Chuck Webster’s title for his third solo exhibition at Zieher Smith, “My Small Adventures,” suits the show perfectly. These oil paintings on wood panel are of modest size (many under 20 inches square) and seem to reflect private explorations of both the external world and the psyche.
At first glance, the quirky, cartoonlike quality of Webster’s semiabstractions may seem more trendy than profound. With a little scrutiny, however, this impression is mitigated by the ambiguity of the subject matter—which, like all good abstraction, seems to be filled with meaning while actually signifying no specific thing. Points of reference are also ambiguous: often biomorphic, other times jagged, these emblematic symbols could just as easily be co-opted from early tribal paintings as could represent signals channeled from a simpler, postapocalyptic future. Mine (all works 2011) is a series of looping arched red lines on a whitish ground that might be a hill, a burial mound, the entrance to a cavern or cathedral, a wave—or nothing more than a bunch of Op-like stripes run amok. In Float, intertwined banana-colored arches seem to be levitating over the earth. The subject of Ship of Fools hovers in midair, resembling a spiky crown as much as a boat.
Webster makes no attempt at compositional tension. Elements are not placed with regard to formal concerns, but put smack in the middle.

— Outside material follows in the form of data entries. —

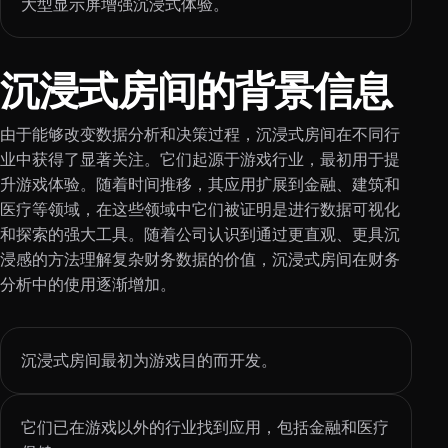
大型显示屏增强沉浸式体验。
沉浸式房间的背景信息
由于能够改变数据分析和决策过程，沉浸式房间在不同行
业中获得了显著关注。它们起源于游戏行业，最初用于提
升游戏体验。随着时间推移，其应用扩展到金融、建筑和
医疗等领域，在这些领域中它们被证明是进行数据可视化
和探索的强大工具。随着公司认识到通过更直观、更具沉
浸感的方法理解复杂财务数据的价值，沉浸式房间在财务
分析中的使用逐渐增加。
沉浸式房间最初为游戏目的而开发。
它们已在游戏以外的行业找到应用，包括金融和医疗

In some works, there is nothing but open space; in others there is an implied landscapelike horizon. Yet despite this purposeful lack of complexity and Webster’s flat, rather deadpan rendering of simple images, the paintings seem to quiver with an inner agitation. The more one looks at them, the more discomfited they appear; perhaps, through his use of repetition, Webster sets up an expectation of regularity that’s continually thwarted by slight deviations. For Rampart, he has used red paint to draw a pattern of small arches (think fish scales), each of which contains within it a flat black dot. Because none of the dots are quite the same size, they begin to take on personality, each vying for attention, like a choir of beseeching souls. Held is positively anguished: two blobby anthropomorphic headlike forms merged together by what appear to be two sets of five grasping fingers, weirdly all the same length and desperately intertwined.
The artist slows the viewer down by providing rich, painterly surfaces that reward the sustained contemplation his work requires. Webster’s backgrounds may look washy from a distance, but up close one sees layers of paint that have been built up and then sanded, scraped and buffed into a waxy, satiny sheen. The sense of materiality adds subtle complexity without being overwhelming, and the colors Webster chooses are bright and clear.
These paintings are as buoyant as they are disconcerting. While they each stand on their own, experiencing them collectively is like being bombarded with coded messages from some surreal netherworld where optimism and pessimism are constantly battling for control, and there is no resolution in sight.
Photo: Chuck Webster: Ship of Fools, 2011, oil on panel, 18 by 16 inches; at Zieher Smith.